An alternative to the business loan may be to take out additional borrowing on your mortgage. Quite often the rate will be lower than a business loan. However repayments will commence immediately, rather than obtaining a holiday and interest will be payable over a longer period, dependent on the remaining term of the mortgage. This may mean you will pay more over the longer period, even though the repayments will be lower.

Financing of the equipment or vehicles may be undertaken using asset finance or put another way leasing. That way the bank's security will be the asset. Repayments to this type of finance will be over the life of the asset. After this period, depending on the type of asset finance taken, you may own the asset or it is returned to the finance provider and a new arrangement is entered in to.

The next type of finance a franchisee may require is an overdraft. Typically this is used to buy stock before it is sold, pay wages or provide goods and services in advance of receiving payment. The amount required will be determined by the cashflow you provide to the bank. Some franchisors will assist in compiling the cashflow but if not NatWest can provide a CD-ROM for this purpose.

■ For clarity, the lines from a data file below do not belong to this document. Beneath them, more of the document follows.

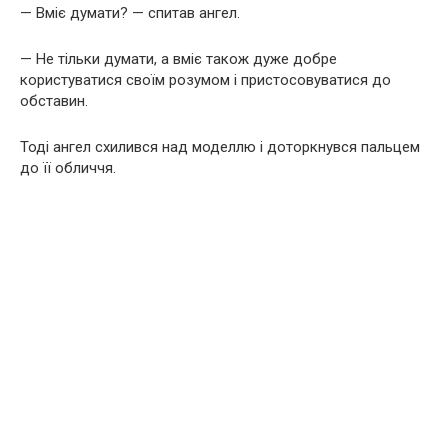
— Вміє думати? — спитав ангел.
— Не тільки думати, а вміє також дуже добре
користуватися своїм розумом і пристосовуватися до
обставин.
Тоді ангел схилився над моделлю і доторкнувся пальцем
до її обличчя.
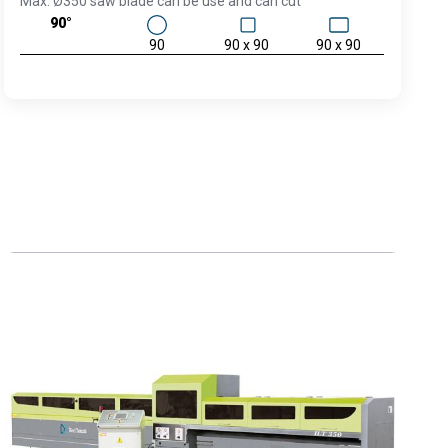
Max. Ø350 saw blade can be use and can cut
90°
90
90 x 90
90 x 90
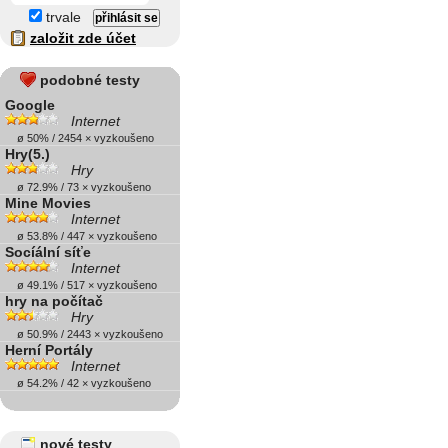
trvale
založit zde účet
podobné testy
Google
Internet
ø 50% / 2454 × vyzkoušeno
Hry(5.)
Hry
ø 72.9% / 73 × vyzkoušeno
Mine Movies
Internet
ø 53.8% / 447 × vyzkoušeno
Socíální síťe
Internet
ø 49.1% / 517 × vyzkoušeno
hry na počítač
Hry
ø 50.9% / 2443 × vyzkoušeno
Herní Portály
Internet
ø 54.2% / 42 × vyzkoušeno
nové testy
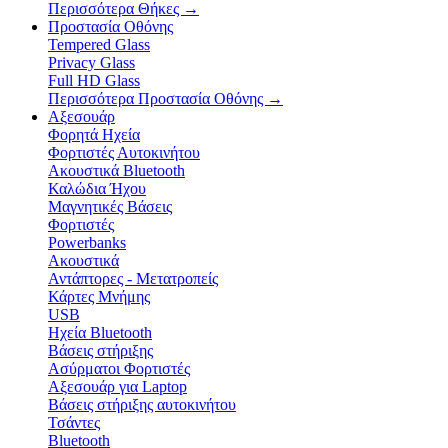
Περισσότερα Θήκες
→
Προστασία Οθόνης
Tempered Glass
Privacy Glass
Full HD Glass
Περισσότερα Προστασία Οθόνης
→
Αξεσουάρ
Φορητά Ηχεία
Φορτιστές Αυτοκινήτου
Ακουστικά Bluetooth
Καλώδια Ήχου
Μαγνητικές Βάσεις
Φορτιστές
Powerbanks
Ακουστικά
Αντάπτορες - Μετατροπείς
Κάρτες Μνήμης
USB
Ηχεία Bluetooth
Βάσεις στήριξης
Ασύρματοι Φορτιστές
Αξεσουάρ για Laptop
Βάσεις στήριξης αυτοκινήτου
Τσάντες
Bluetooth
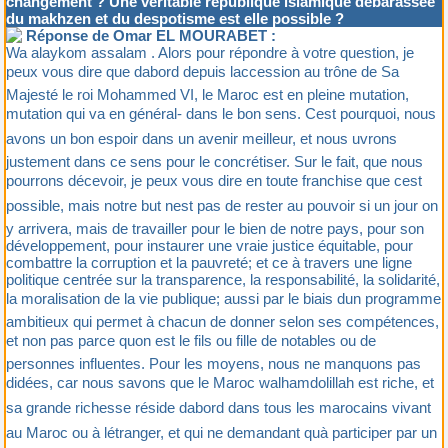
changement ? Une véritable république islamique débarassée
du makhzen et du despotisme est elle possible ?
Réponse de Omar EL MOURABET :
Wa alaykom assalam . Alors pour répondre à votre question, je
peux vous dire que dabord depuis laccession au trône de Sa
Majesté le roi Mohammed VI, le Maroc est en pleine mutation,
mutation qui va en général- dans le bon sens. Cest pourquoi, nous
avons un bon espoir dans un avenir meilleur, et nous uvrons
justement dans ce sens pour le concrétiser. Sur le fait, que nous
pourrons décevoir, je peux vous dire en toute franchise que cest
possible, mais notre but nest pas de rester au pouvoir si un jour on
y arrivera, mais de travailler pour le bien de notre pays, pour son
développement, pour instaurer une vraie justice équitable, pour
combattre la corruption et la pauvreté; et ce à travers une ligne
politique centrée sur la transparence, la responsabilité, la solidarité,
la moralisation de la vie publique; aussi par le biais dun programme
ambitieux qui permet à chacun de donner selon ses compétences,
et non pas parce quon est le fils ou fille de notables ou de
personnes influentes. Pour les moyens, nous ne manquons pas
didées, car nous savons que le Maroc walhamdolillah est riche, et
sa grande richesse réside dabord dans tous les marocains vivant
au Maroc ou à létranger, et qui ne demandant quà participer par un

An alternative to the overdraft is factoring or invoice discounting. This is used in business to business franchises, such as recruitment and printing companies. It shortens the period from issuing an invoice to receiving payment. If a factoring company is not used most invoices provide for 30 or 60 days credit. Therefore you would receive the money owed after this period has elapsed. If you use a factoring company once an invoice has been issued they will make an immediate payment to you of up to 80% of its value. The company pays the remaining 20%, less their charges and interest, on settlement. The full factoring service includes the company issuing and collecting your invoices on your behalf. With invoice discounting the franchisee undertakes this activity and copies the invoice to the factoring company who makes the payment up to 80% to the franchisee. The second method is a slightly cheaper alternative, as there is not as much administration undertaken by the factoring company.

Finally another way of raising short-term finance is through a business card. This allows you to purchase goods and services without making a payment for up to 38 days.

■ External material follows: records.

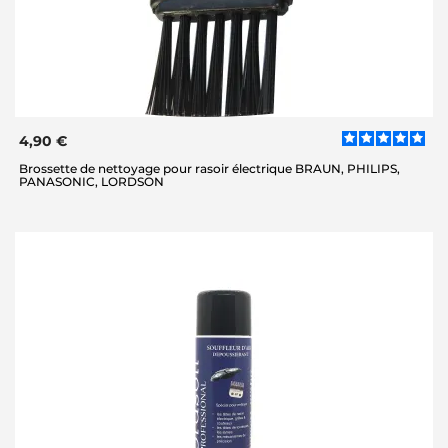
4,90 €
Brossette de nettoyage pour rasoir électrique BRAUN, PHILIPS,
PANASONIC, LORDSON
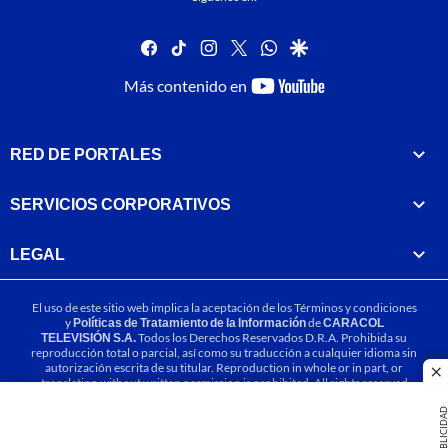
facebook
tiktok
instagram
twitter
whatsapp
google
youtube-
Más contenido en
footer
RED DE PORTALES
SERVICIOS CORPORATIVOS
LEGAL
El uso de este sitio web implica la aceptación de los
Términos y condiciones
y
Políticas de Tratamiento de la Información
de
CARACOL
TELEVISIÓN S.A.
Todos los Derechos Reservados D.R.A. Prohibida su
reproducción total o parcial, así como su traducción a cualquier idioma sin
autorización escrita de su titular. Reproduction in whole or in part, or
cl
translation without written permission is prohibited. All rights reserved
2025.
PUBLICIDA
MIEMBRO DE:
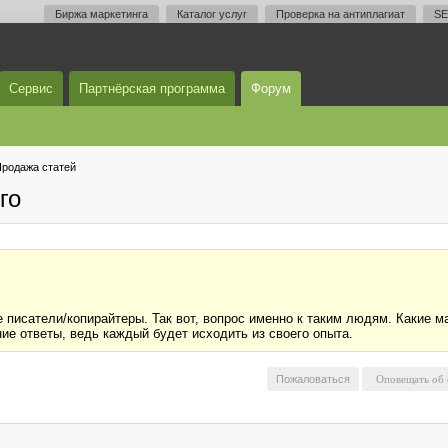
Биржа маркетинга
Каталог услуг
Проверка на антиплагиат
SE
Сервис
Партнёрская программа
Форум
родажа статей
го
 писатели/копирайтеры. Так вот, вопрос именно к таким людям. Какие м
ие ответы, ведь каждый будет исходить из своего опыта.
Пожаловаться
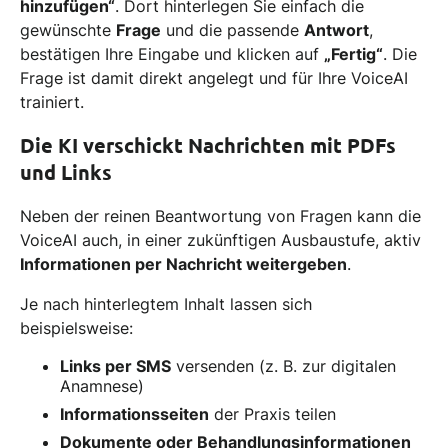
hinzufügen“
. Dort hinterlegen Sie einfach die
gewünschte
Frage
und die passende
Antwort
,
bestätigen Ihre Eingabe und klicken auf
„Fertig“
. Die
Frage ist damit direkt angelegt und für Ihre VoiceAI
trainiert.
Die KI verschickt Nachrichten mit PDFs
und Links
Neben der reinen Beantwortung von Fragen kann die
VoiceAI auch, in einer zukünftigen Ausbaustufe, aktiv
Informationen per Nachricht weitergeben
.
Je nach hinterlegtem Inhalt lassen sich
beispielsweise:
Links per SMS
versenden (z. B. zur digitalen
Anamnese)
Informationsseiten
der Praxis teilen
Dokumente oder Behandlungsinformationen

NatWest lends to franchisees through a network of specialist Franchise Managers, who are based in local business centres across the UK. They have a detailed understanding of franchising and mix this with the knowledge of the location in which they operate. We run regular workshops to ensure their knowledge is up to date.

When dealing with a potential franchisee the Franchise Manager will want to know not only which franchise you want to purchase but details about yourself. This is because your success will be determined by the amount of commitment and enthusiasm you have.

Before lending, a business plan will be required and should include details about the franchise, the costs, the sector it operates in, their competition, both locally, regionally and nationally, your CV, your assets and liabilities and projected financial information. The Bank's Business Software, including a template business plan can assist in drawing up your own plan. If you are buying an existing franchise business we would like to see the actual financial performance; the last three years would be helpful.

Many franchisors will assist in completing a business plan, however the Franchise Manager will expect you to know and understand the various statements and financial figures it contains. There will undoubtedly be questions about parts of your plan. The financial information, particularly the forecasts, will help you to assess the performance of the franchise in the early months.

A bank does not endorse or recommend any franchise, this decision should be sought by research into the franchise.